**Texto seleccionado**
Como su propia madre, carece de instinto maternal. De Sheinbira se perdió la
pista. La compró un intermediario y se cree que está en algún lugar de Asia.
Sandra permanece sola. Es el único animal de su especie en Argentina.
Hasta
aquí la historia previsible de un animal en cautiverio. Lo que ocurrió a partir
de 2014 resulta mucho menos previsible. La Asociación de Funcionarios y
Abogados por los Derechos de los Animales (AFADA), representada por el abogado
constitucionalista Andrés Gil Domínguez, consideró que la situación de Sandra,
“encerrada en una caja de cemento”, era intolerable y acudió a los tribunales
para reclamar que dejara de ser considerada “cosa” u “objeto”, como establece
el Código Civil y Comercial argentino. En marzo de 2015, el asunto llegó al
Juzgado Contencioso, Administrativo y Tributario número 4 de la Ciudad de
Buenos Aires, dirigido por la juez Elena Liberatori. Y ahí empezó a gestarse
una sentencia sensacional. Empezó a gestarse también una peculiar relación
afectiva entre una juez progresista y habituada a la polémica y una orangutana
solitaria y, según sus cuidadores, crónicamente deprimida.

**Consigna**
Enumera todas las expresiones que aparecen entre comillas en el texto sobre la orangutana Sandra.

**Sección de datos**
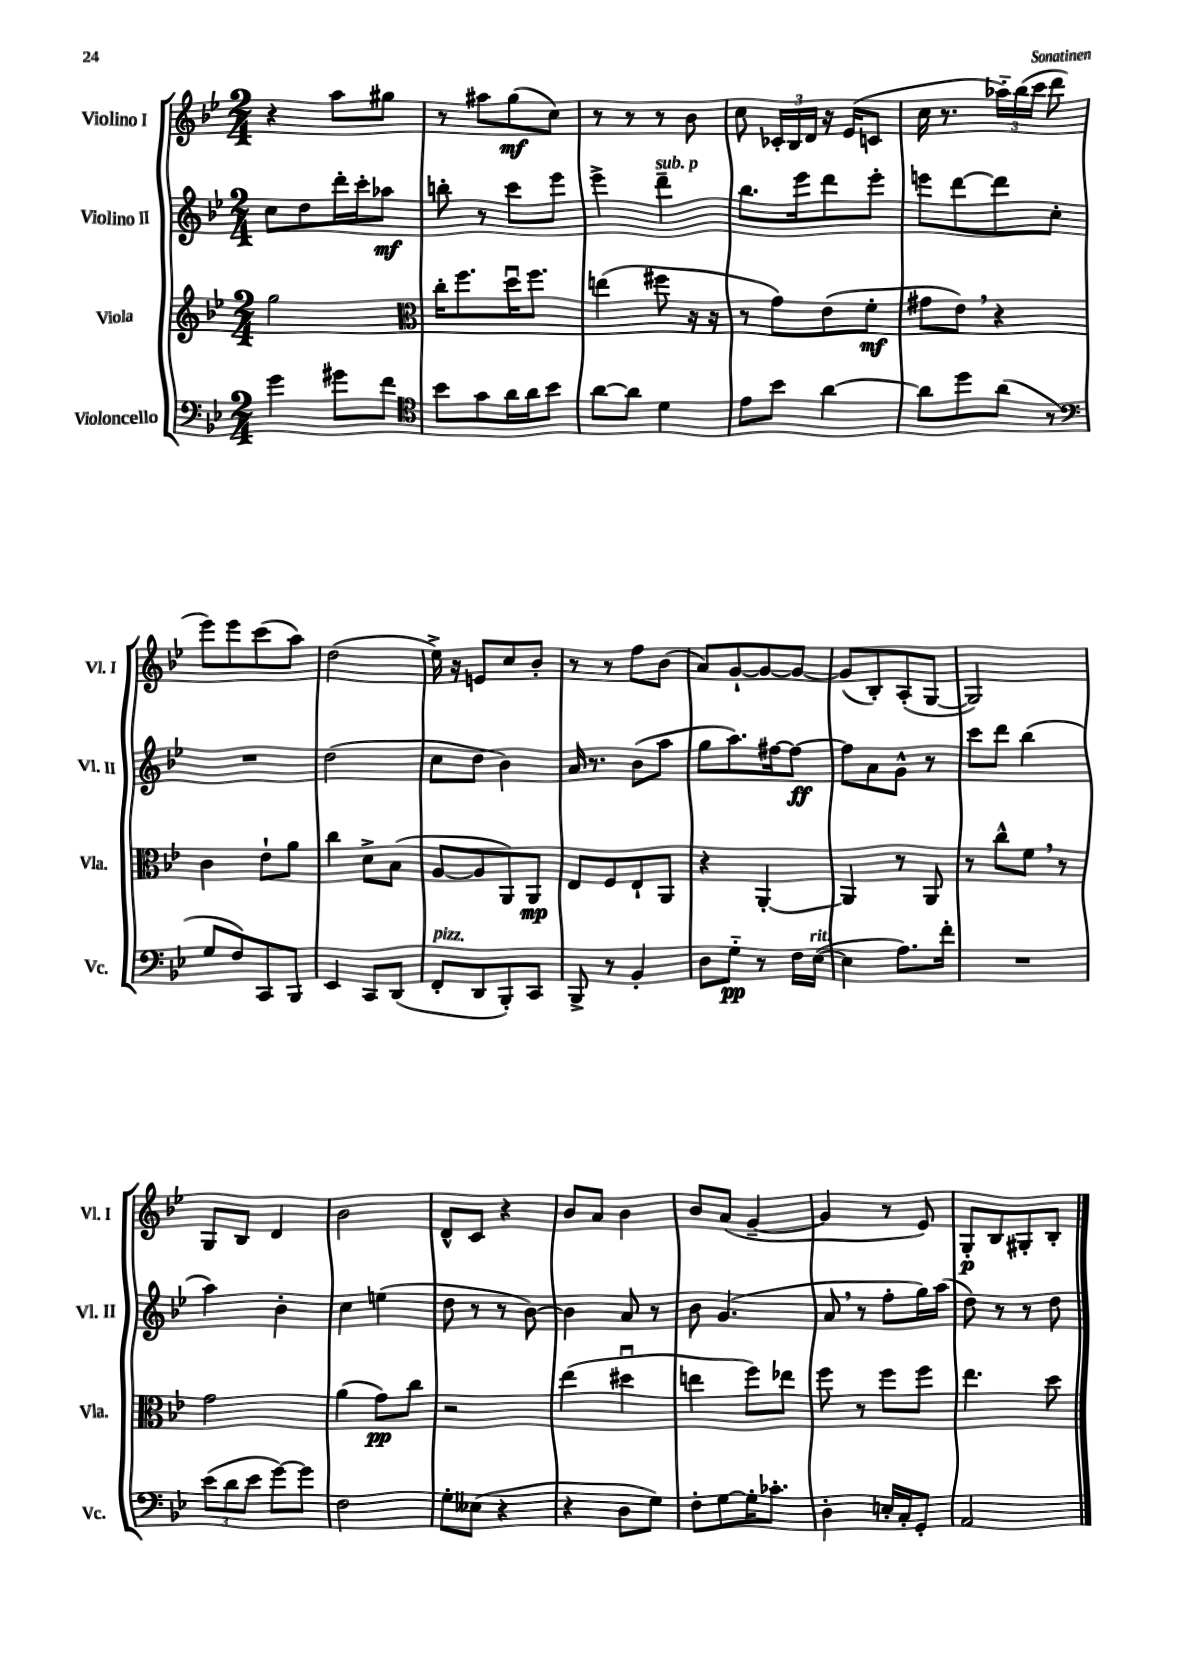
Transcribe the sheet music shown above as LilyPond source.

**Solución**
- “encerrada en una caja de cemento”
- “cosa”
- “objeto”